Şimdi herkes diyor ki Sayın Sadri Şener istifa etsin. Şayet gelecek başkan 2010 yılındaki kupamızı unutacaksa ve kesinlikle dile getirmeyecekse, evet katılıyorum sayın başkan istifa etsin.
Ama gelecek başkan kupamızı almak konusunda sonuna kadar direnecekse, hiç gerek yok. Çünkü bu işi Sayın Sadri Şener çok iyi yapmaktadır. Kupamızı istemeyecek başkan da zaten onların uşağı olacağı için gelmesin. Bu işin başka bir çözümü de var tabi ki. Sayın Sadri Şener her şeyi unutacak, hakkımız olan kupayı istemeyecek, koca bir şehrin onurunu yok sayacak, koca bir yılın emeğini çöpe atacak ve yaşanan her şeyi unutacak. O zaman belki sahadan ve futbolcuların cebinden elini çeker birileri.

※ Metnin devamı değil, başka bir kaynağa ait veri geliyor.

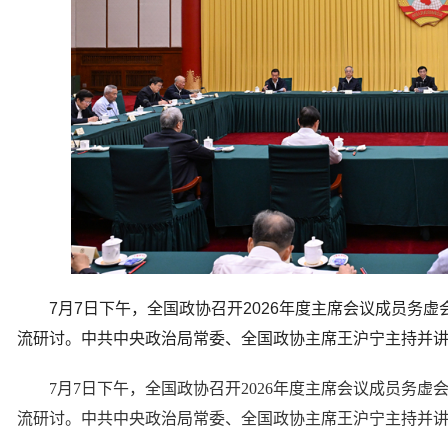
7月7日下午，全国政协召开2026年度主席会议成员务
流研讨。中共中央政治局常委、全国政协主席王沪宁主持并讲
7月7日下午，全国政协召开2026年度主席会议成员务虚
流研讨。中共中央政治局常委、全国政协主席王沪宁主持并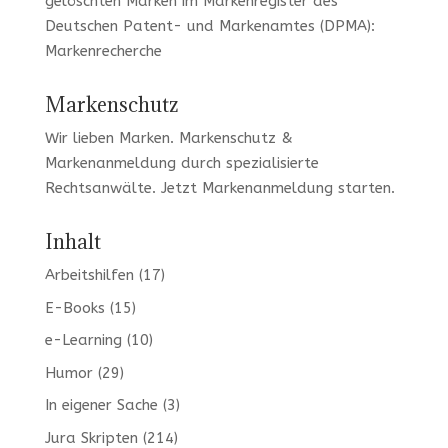
gelöschten Marken im Markenregister des
Deutschen Patent- und Markenamtes (DPMA):
Markenrecherche
Markenschutz
Wir lieben Marken
. Markenschutz &
Markenanmeldung durch spezialisierte
Rechtsanwälte. Jetzt
Markenanmeldung
starten.
Inhalt
Arbeitshilfen
(17)
E-Books
(15)
e-Learning
(10)
Humor
(29)
In eigener Sache
(3)
Jura Skripten
(214)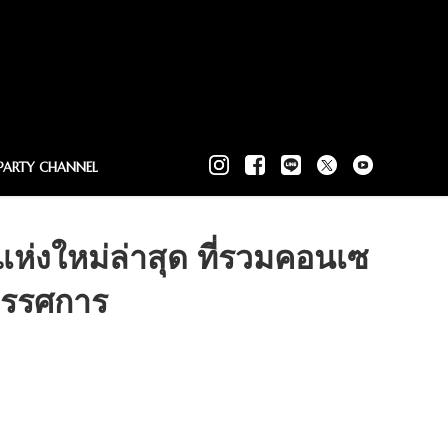
PARTY CHANNEL
่งใหม่ล่าสุด ที่รวมคอนเซ
ิทรรศการ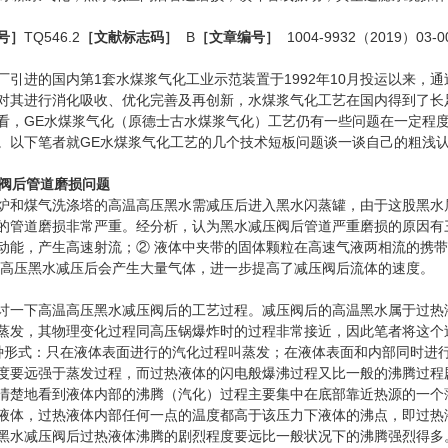
号］
TQ546.2
［文献标志码］
B
［文章编号］
1004-9932（2019）03-00
厂引进的国内第1套水煤浆气化工业示范装置于1992年10月投运以来，
对其进行消化吸收、优化完善及再创新，水煤浆气化工艺在国内得到了长
看，GE水煤浆气化（原德士古水煤浆气化）工艺仍有一些问题在一定程
。以下笔者就GE水煤浆气化工艺的几个技术短板问题谈一谈自己的粗浅
阀后管道磨损问题
炉和煤气洗涤塔的高温高压黑水需减压后进入黑水闪蒸罐，由于这股黑水
的管道磨损非常严重。经分析，认为黑水减压阀后管道严重磨损的原因有
动能，产生高速射流；② 液体中夹带的固体颗粒在高速气液两相流的携
温高压黑水减压后会产生大量气体，进一步提高了减压阀后流体的速度。
讨一下高温高压黑水减压阀后的工艺过程。减压阀后的高温黑水属于过热
蒸发，其物理变化过程同高压锅爆炸时的过程非常接近，因此笔者将这个过
种形式：只在液体表面进行的汽化过程叫蒸发；在液体表面和内部同时进
度要远强于蒸发过程，而过热液体的闪电般爆沸过程又比一般的沸腾过程
清楚地看到液体内部的沸腾（汽化）过程主要集中在底部靠近热源的一个
液体，过热液体内部任何一点的温度都高于该压力下液体的沸点，即过热
黑水减压阀后过热液体沸腾的剧烈程度要远比一般状况下的沸腾强烈得多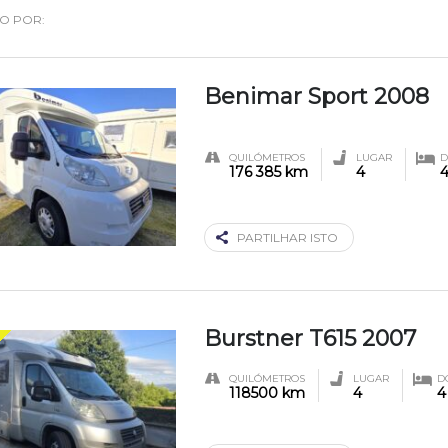
DO POR:
Benimar Sport 2008
QUILÓMETROS
LUGAR
D
176 385 km
4
PARTILHAR ISTO
Burstner T615 2007
QUILÓMETROS
LUGAR
D
118500 km
4
4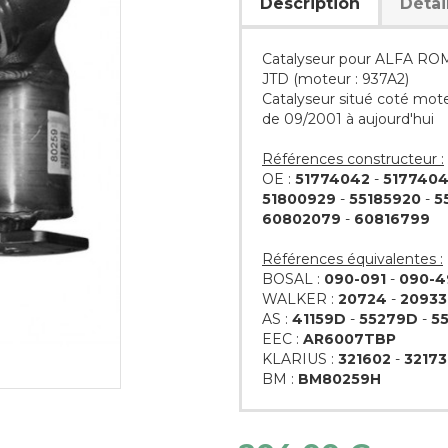
Description
Détai
Catalyseur pour ALFA ROME
JTD (moteur : 937A2)
Catalyseur situé coté mot
de 09/2001 à aujourd'hui
Références constructeur :
OE :
51774042
-
517740
51800929
-
55185920
-
5
60802079
-
60816799
Références équivalentes :
BOSAL :
090-091
-
090-4
WALKER :
20724
-
20933
AS :
41159D
-
55279D
-
5
EEC :
AR6007TBP
KLARIUS :
321602
-
3217
BM :
BM80259H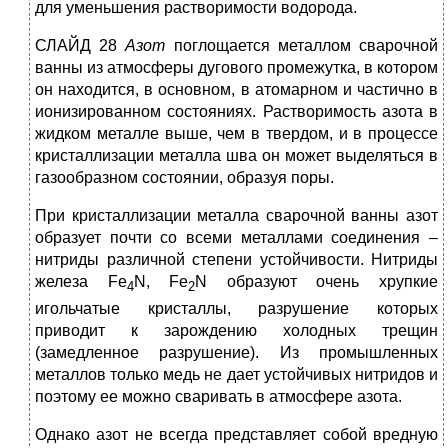
для уменьшения растворимости водорода.
СЛАЙД 28
Азот
поглощается металлом сварочной
ванны из атмосферы дугового промежутка, в котором
он находится, в основном, в атомарном и частично в
ионизированном состояниях. Растворимость азота в
жидком металле выше, чем в твердом, и в процессе
кристаллизации металла шва он может выделяться в
газообразном состоянии, образуя поры.
При кристаллизации металла сварочной ванны азот
образует почти со всеми металлами соединения –
нитриды различной степени устойчивости. Нитриды
железа Fe
N, Fe
N образуют очень хрупкие
4
2
игольчатые кристаллы, разрушение которых
приводит к зарождению холодных трещин
(замедленное разрушение). Из промышленных
металлов только медь не дает устойчивых нитридов и
поэтому ее можно сваривать в атмосфере азота.
Однако азот не всегда представляет собой вредную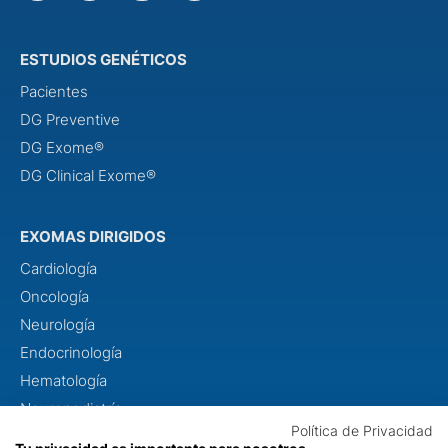
ESTUDIOS GENÉTICOS
Pacientes
DG Preventive
DG Exome®
DG Clinical Exome®
EXOMAS DIRIGIDOS
Cardiología
Oncología
Neurología
Endocrinología
Hematología
Neuropediatría
Política de Privacidad
Dismorfología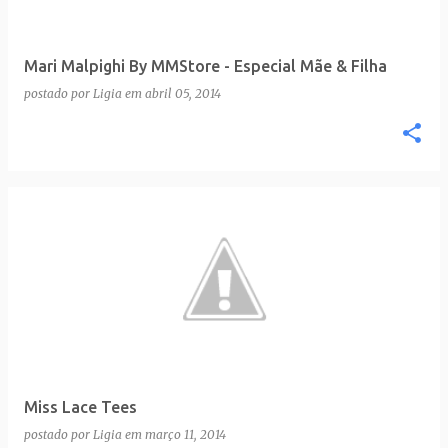
Mari Malpighi By MMStore - Especial Mãe & Filha
postado por
Ligia
em
abril 05, 2014
Miss Lace Tees
postado por
Ligia
em
março 11, 2014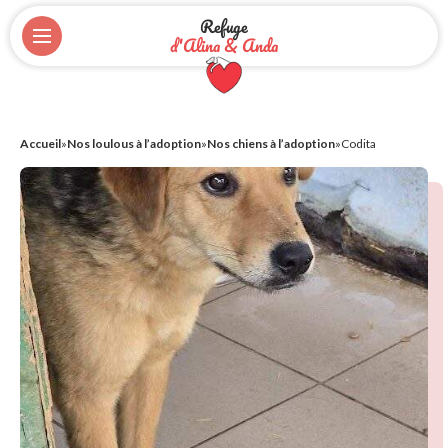
Refuge
d'Alina & Anda
Accueil
»
Nos loulous à l’adoption
»
Nos chiens à l’adoption
»
Codita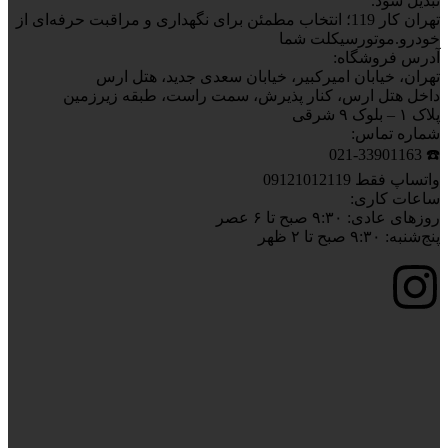
تبدیل شود.
تهران کار 119؛ انتخاب مطمئن برای نگهداری و مراقبت حرفه‌ای از
خودرو.موتورسیکلت شما
آدرس فروشگاه:
تهران، خیابان امیرکبیر، خیابان سعدی جدید، هتل ارس
داخل هتل ارس، کنار پذیرش، سمت راست، طبقه زیرزمین
پلاک ۱ – بلوک ۹ شرقی
شماره تماس:
☎️ 021-33901163
واتساپ فقط 09121012119
ساعات کاری:
روزهای عادی: ۹:۳۰ صبح تا ۶ عصر
پنج‌شنبه: ۹:۳۰ صبح تا ۲ ظهر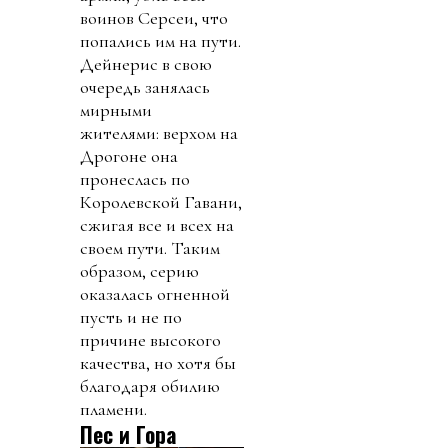
воинов Серсеи, что
попались им на пути.
Дейнерис в свою
очередь занялась
мирными
жителями: верхом на
Дрогоне она
пронеслась по
Королевской Гавани,
сжигая все и всех на
своем пути. Таким
образом, серию
оказалась огненной
пусть и не по
причине высокого
качества, но хотя бы
благодаря обилию
пламени.
Пес и Гора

Ama ben Sayın Sadri Şener’in sonuna kadar arkasındayım. Çünkü biliyorum onun damarlarında Trabzon aşkı var. Ve yukarıda yazdığım hiçbir şeyi yapmaz kendileri.
İstifa olayını toparlayacak olursak, güçlüler adam gibi adam olan sayın Şenol Güneş’in çıkışlarından ve hakkını sonuna kadar savunduğundan rahatsız olduğu için zemini hazırladı ve iki ay önce yazdığım gibi “ GÜNEŞ YOROZ’DAN BATTI”
Sıra sayın başkan Sadri Şener’de, aman başkanım sakın bu ahlaksızların ekmeğine yağ sürmeyin. Ve bizi yalnız bırakmayın.